TASK BRIEF:
Lines that include "בניים" make up the answer; copy all of them from the data below.

====================

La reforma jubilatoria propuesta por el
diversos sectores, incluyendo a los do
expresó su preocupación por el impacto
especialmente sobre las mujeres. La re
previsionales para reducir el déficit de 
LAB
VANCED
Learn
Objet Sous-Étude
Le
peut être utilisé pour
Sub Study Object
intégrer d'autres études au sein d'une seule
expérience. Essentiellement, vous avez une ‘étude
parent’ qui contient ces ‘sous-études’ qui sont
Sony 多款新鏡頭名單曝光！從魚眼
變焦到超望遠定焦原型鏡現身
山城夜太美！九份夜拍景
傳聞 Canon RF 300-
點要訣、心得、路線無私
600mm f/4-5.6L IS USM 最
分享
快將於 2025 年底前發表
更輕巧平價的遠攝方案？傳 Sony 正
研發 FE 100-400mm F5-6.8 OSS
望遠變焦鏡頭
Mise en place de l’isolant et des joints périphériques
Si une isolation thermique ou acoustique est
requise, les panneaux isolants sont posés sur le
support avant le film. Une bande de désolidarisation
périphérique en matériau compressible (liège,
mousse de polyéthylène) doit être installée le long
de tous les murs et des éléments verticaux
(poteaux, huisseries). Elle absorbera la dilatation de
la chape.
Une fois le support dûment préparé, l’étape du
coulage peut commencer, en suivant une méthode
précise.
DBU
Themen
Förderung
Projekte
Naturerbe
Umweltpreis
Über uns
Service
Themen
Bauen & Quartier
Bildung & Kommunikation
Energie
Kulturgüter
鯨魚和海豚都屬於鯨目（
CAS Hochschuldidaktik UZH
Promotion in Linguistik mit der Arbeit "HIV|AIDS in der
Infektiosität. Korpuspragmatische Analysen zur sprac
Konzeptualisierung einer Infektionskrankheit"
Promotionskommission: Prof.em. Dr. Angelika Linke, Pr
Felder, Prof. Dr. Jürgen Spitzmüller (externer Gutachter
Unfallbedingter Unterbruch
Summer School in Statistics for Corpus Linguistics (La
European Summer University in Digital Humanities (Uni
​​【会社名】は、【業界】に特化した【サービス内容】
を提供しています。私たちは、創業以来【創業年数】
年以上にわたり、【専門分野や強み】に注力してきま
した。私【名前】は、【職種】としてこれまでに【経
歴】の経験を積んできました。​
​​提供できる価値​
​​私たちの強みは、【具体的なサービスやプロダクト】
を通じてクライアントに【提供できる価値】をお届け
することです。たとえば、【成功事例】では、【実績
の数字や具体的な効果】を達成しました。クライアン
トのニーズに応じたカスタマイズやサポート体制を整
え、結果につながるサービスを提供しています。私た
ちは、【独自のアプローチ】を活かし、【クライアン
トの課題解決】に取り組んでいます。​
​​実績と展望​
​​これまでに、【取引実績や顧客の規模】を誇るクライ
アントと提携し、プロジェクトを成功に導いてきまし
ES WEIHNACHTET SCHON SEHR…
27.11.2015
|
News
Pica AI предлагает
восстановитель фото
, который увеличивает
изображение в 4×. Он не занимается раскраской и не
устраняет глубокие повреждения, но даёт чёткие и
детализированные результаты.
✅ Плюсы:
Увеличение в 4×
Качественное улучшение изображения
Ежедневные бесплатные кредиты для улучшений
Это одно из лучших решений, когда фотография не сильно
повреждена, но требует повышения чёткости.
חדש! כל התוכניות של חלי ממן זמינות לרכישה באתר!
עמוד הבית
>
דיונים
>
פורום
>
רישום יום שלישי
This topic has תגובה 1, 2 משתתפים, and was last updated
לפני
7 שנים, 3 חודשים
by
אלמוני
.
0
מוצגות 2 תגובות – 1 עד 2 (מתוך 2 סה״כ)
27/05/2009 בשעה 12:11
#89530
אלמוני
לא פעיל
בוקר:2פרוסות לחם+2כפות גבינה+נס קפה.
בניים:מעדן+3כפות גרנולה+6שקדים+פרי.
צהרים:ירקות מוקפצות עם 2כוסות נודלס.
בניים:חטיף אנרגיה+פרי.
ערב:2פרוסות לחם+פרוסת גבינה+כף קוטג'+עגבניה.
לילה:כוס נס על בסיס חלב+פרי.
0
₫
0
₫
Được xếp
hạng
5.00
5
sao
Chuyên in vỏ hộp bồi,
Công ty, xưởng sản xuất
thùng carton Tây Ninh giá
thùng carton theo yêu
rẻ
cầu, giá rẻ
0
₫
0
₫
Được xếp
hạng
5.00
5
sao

====================

RESPONSE TO THE TASK:
בניים:מעדן+3כפות גרנולה+6שקדים+פרי.
בניים:חטיף אנרגיה+פרי.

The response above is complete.